Personal information
- Born: April 19, 1922 Portland, Oregon, U.S.
- Died: April 3, 1970 (aged 47) Great Falls, Montana, U.S.
- Listed height: 6 ft 0 in (1.83 m)
- Listed weight: 165 lb (75 kg)

Career information
- High school: Pendleton (Pendleton, Oregon)
- College: Oregon State (1941–1943, 1946–1947)
- Position: Guard

Career highlights
- Third team All-American – Helms (1947); First-team All-PCC (1947);

= Lew Beck (basketball) =

American basketball player (1922-1970)

Lewis William Beck Jr. (April 19, 1922 – April 3, 1970) was an All-American college basketball player who was captain of the United States Olympic basketball team that won the Gold medal at the 1948 Summer Olympics. Before he began playing for Oregon State University, he suffered a leg injury in World War II.

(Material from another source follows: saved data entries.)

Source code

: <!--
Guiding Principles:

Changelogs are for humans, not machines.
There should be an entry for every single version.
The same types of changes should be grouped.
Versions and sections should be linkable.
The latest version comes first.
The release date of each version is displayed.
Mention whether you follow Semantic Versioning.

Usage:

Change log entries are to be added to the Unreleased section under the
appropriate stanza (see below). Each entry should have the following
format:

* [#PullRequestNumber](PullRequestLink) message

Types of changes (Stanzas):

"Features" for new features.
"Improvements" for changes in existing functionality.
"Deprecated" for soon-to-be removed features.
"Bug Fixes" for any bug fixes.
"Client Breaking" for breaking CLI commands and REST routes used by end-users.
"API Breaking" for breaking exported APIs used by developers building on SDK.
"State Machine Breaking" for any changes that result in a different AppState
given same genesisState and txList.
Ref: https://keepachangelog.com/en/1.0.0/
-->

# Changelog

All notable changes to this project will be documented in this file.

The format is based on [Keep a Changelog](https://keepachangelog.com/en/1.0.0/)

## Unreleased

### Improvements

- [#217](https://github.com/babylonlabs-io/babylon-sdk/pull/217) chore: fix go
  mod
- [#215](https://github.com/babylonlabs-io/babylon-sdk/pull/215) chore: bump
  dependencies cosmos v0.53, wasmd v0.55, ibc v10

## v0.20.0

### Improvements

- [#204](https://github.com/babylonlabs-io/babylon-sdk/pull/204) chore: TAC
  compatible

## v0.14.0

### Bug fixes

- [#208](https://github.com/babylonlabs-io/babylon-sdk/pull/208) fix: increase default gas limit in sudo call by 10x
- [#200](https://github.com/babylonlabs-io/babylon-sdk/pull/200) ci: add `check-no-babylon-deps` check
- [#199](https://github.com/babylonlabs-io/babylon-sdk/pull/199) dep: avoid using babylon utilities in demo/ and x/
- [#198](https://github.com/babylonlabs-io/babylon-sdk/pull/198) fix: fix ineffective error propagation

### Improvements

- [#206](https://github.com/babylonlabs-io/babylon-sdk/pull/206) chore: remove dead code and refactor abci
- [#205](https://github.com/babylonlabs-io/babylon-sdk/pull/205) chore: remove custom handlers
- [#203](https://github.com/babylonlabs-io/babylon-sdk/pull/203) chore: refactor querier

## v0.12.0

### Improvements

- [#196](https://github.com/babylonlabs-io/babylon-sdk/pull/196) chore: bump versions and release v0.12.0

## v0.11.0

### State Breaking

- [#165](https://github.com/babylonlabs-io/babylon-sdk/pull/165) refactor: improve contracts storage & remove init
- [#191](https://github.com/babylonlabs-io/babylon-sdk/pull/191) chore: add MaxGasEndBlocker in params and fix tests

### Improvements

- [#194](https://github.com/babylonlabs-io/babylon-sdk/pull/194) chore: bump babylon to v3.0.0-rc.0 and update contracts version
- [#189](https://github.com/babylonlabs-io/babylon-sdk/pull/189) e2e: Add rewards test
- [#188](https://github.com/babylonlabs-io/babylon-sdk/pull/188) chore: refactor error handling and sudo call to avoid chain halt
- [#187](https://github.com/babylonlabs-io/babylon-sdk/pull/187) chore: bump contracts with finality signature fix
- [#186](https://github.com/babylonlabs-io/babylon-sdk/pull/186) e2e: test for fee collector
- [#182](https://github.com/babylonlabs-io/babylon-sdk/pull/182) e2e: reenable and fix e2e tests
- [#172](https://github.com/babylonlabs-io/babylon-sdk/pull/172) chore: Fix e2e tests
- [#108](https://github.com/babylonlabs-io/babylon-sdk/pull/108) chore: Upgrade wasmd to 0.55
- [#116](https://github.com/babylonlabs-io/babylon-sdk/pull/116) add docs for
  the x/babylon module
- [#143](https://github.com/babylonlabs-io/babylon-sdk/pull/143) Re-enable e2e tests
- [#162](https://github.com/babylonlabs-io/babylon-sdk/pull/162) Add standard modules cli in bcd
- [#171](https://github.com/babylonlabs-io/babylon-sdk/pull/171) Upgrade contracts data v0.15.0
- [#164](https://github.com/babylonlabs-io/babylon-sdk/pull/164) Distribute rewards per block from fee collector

Lew died of cancer in April 1970, his funeral was on April 7, 1970, in Portland, Oregon. The Oregon State University basketball team honored him by including among its annual awards the Lew Beck Memorial Award, the award given to the player who is deemed to be the team's most outstanding newcomer. In 1981, Lew was inducted into the Oregon Sports Hall of Fame.